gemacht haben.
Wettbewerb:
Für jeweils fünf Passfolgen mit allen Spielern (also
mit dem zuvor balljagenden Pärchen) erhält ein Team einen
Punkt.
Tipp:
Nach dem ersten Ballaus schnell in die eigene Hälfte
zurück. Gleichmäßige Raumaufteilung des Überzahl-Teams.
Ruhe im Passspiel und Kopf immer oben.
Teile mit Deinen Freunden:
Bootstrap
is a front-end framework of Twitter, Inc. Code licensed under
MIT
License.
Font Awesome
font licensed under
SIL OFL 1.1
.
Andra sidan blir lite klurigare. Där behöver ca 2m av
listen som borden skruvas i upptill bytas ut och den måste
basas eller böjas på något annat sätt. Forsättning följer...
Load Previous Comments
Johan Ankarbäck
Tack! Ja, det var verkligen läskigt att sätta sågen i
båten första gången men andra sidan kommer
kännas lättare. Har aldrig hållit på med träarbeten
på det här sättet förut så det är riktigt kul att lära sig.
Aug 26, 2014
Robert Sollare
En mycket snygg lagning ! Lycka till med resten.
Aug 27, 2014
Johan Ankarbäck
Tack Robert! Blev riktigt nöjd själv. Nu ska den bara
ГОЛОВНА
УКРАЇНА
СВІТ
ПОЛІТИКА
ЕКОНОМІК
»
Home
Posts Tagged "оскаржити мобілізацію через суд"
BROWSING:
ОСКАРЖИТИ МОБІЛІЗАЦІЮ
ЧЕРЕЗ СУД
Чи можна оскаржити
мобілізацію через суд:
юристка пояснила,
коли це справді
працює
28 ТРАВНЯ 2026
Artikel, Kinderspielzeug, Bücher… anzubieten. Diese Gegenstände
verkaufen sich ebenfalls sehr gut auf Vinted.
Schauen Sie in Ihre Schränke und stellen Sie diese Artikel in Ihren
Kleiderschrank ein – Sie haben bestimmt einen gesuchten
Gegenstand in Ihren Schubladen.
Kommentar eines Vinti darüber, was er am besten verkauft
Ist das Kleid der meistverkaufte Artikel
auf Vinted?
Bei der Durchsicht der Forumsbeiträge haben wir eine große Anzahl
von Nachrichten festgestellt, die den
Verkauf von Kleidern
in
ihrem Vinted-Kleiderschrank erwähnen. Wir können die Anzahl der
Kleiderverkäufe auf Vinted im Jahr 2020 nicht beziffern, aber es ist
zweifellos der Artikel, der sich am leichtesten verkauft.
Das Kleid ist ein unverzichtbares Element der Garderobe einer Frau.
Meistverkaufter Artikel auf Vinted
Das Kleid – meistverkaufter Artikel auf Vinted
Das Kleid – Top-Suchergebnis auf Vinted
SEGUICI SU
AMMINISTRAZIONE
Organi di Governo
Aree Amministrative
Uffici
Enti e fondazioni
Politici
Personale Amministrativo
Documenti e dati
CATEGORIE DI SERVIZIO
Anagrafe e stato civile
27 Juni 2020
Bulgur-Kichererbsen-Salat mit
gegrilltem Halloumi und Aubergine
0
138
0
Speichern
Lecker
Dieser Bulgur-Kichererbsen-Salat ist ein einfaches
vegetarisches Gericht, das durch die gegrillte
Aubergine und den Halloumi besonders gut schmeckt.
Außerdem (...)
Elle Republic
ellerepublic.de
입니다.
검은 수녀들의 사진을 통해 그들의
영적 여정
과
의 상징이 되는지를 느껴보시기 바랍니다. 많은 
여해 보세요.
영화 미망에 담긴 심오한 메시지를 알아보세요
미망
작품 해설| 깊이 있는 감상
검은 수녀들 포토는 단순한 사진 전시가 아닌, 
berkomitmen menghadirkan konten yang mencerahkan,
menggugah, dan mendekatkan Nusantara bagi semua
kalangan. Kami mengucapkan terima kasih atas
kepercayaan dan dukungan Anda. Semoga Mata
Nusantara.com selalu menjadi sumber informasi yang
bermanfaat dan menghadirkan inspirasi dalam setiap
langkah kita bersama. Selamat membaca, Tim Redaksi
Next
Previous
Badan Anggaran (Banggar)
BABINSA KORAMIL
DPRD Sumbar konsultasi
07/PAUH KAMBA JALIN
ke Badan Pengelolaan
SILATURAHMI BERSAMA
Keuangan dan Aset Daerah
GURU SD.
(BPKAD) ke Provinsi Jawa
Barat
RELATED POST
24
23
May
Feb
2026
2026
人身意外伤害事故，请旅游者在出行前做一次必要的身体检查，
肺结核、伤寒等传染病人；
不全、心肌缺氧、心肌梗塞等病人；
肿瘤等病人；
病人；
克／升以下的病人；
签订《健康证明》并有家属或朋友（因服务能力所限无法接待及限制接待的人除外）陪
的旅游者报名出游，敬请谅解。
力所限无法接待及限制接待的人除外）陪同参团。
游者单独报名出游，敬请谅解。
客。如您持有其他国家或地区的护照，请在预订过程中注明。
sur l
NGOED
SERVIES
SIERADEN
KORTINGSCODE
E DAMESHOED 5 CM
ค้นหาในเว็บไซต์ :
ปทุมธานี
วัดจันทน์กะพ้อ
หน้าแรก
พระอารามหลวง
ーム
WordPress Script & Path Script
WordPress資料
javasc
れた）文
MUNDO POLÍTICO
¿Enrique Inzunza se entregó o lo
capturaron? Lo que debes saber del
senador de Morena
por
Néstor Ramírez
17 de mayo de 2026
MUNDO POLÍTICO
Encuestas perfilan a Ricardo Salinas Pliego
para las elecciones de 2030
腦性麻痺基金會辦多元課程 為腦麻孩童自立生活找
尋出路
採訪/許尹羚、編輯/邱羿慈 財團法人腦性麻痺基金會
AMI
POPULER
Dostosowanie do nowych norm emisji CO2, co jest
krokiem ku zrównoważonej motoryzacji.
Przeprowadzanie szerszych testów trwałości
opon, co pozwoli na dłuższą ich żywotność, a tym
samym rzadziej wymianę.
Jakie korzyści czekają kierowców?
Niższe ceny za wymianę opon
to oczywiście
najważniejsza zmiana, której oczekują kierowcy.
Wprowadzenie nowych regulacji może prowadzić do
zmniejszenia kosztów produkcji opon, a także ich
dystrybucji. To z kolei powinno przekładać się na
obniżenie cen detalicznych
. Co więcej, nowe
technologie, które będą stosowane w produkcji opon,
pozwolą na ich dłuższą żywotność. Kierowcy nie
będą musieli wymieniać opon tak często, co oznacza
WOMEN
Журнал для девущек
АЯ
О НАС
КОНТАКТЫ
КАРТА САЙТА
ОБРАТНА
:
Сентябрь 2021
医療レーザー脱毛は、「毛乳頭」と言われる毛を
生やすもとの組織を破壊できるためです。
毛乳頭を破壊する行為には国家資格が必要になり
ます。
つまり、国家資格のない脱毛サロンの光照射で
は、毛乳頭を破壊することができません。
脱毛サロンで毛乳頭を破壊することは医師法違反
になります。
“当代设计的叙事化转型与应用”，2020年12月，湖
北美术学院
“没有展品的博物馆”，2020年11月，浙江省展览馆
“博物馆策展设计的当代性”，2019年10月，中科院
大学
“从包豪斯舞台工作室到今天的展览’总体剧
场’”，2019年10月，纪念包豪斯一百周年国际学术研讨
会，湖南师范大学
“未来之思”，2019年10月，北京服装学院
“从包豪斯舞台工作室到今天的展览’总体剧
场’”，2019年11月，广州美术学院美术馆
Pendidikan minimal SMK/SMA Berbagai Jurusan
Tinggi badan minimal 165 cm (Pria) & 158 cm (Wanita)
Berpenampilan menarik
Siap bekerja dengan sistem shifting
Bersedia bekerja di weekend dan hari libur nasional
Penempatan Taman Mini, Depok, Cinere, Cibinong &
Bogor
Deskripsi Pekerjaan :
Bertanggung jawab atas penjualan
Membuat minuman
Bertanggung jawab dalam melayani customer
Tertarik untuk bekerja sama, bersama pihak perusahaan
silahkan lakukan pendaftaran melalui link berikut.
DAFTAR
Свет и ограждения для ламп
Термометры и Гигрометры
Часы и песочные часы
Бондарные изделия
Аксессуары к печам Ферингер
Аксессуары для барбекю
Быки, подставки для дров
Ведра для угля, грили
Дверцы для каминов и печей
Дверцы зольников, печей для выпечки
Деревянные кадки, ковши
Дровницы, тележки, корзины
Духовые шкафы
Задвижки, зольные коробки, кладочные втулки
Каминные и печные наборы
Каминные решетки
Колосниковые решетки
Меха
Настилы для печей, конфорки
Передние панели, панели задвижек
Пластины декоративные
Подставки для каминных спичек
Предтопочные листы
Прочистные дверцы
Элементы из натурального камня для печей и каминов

Problem: Copy the listing from its first line through the line containing "verkaufen sich ebenfalls sehr gut auf Vinted.", and replace "Pärchen" with "Duo" while leaving everything else unchanged.

Finished exercise:
gemacht haben.
Wettbewerb:
Für jeweils fünf Passfolgen mit allen Spielern (also
mit dem zuvor balljagenden Duo) erhält ein Team einen
Punkt.
Tipp:
Nach dem ersten Ballaus schnell in die eigene Hälfte
zurück. Gleichmäßige Raumaufteilung des Überzahl-Teams.
Ruhe im Passspiel und Kopf immer oben.
Teile mit Deinen Freunden:
Bootstrap
is a front-end framework of Twitter, Inc. Code licensed under
MIT
License.
Font Awesome
font licensed under
SIL OFL 1.1
.
Andra sidan blir lite klurigare. Där behöver ca 2m av
listen som borden skruvas i upptill bytas ut och den måste
basas eller böjas på något annat sätt. Forsättning följer...
Load Previous Comments
Johan Ankarbäck
Tack! Ja, det var verkligen läskigt att sätta sågen i
båten första gången men andra sidan kommer
kännas lättare. Har aldrig hållit på med träarbeten
på det här sättet förut så det är riktigt kul att lära sig.
Aug 26, 2014
Robert Sollare
En mycket snygg lagning ! Lycka till med resten.
Aug 27, 2014
Johan Ankarbäck
Tack Robert! Blev riktigt nöjd själv. Nu ska den bara
ГОЛОВНА
УКРАЇНА
СВІТ
ПОЛІТИКА
ЕКОНОМІК
»
Home
Posts Tagged "оскаржити мобілізацію через суд"
BROWSING:
ОСКАРЖИТИ МОБІЛІЗАЦІЮ
ЧЕРЕЗ СУД
Чи можна оскаржити
мобілізацію через суд:
юристка пояснила,
коли це справді
працює
28 ТРАВНЯ 2026
Artikel, Kinderspielzeug, Bücher… anzubieten. Diese Gegenstände
verkaufen sich ebenfalls sehr gut auf Vinted.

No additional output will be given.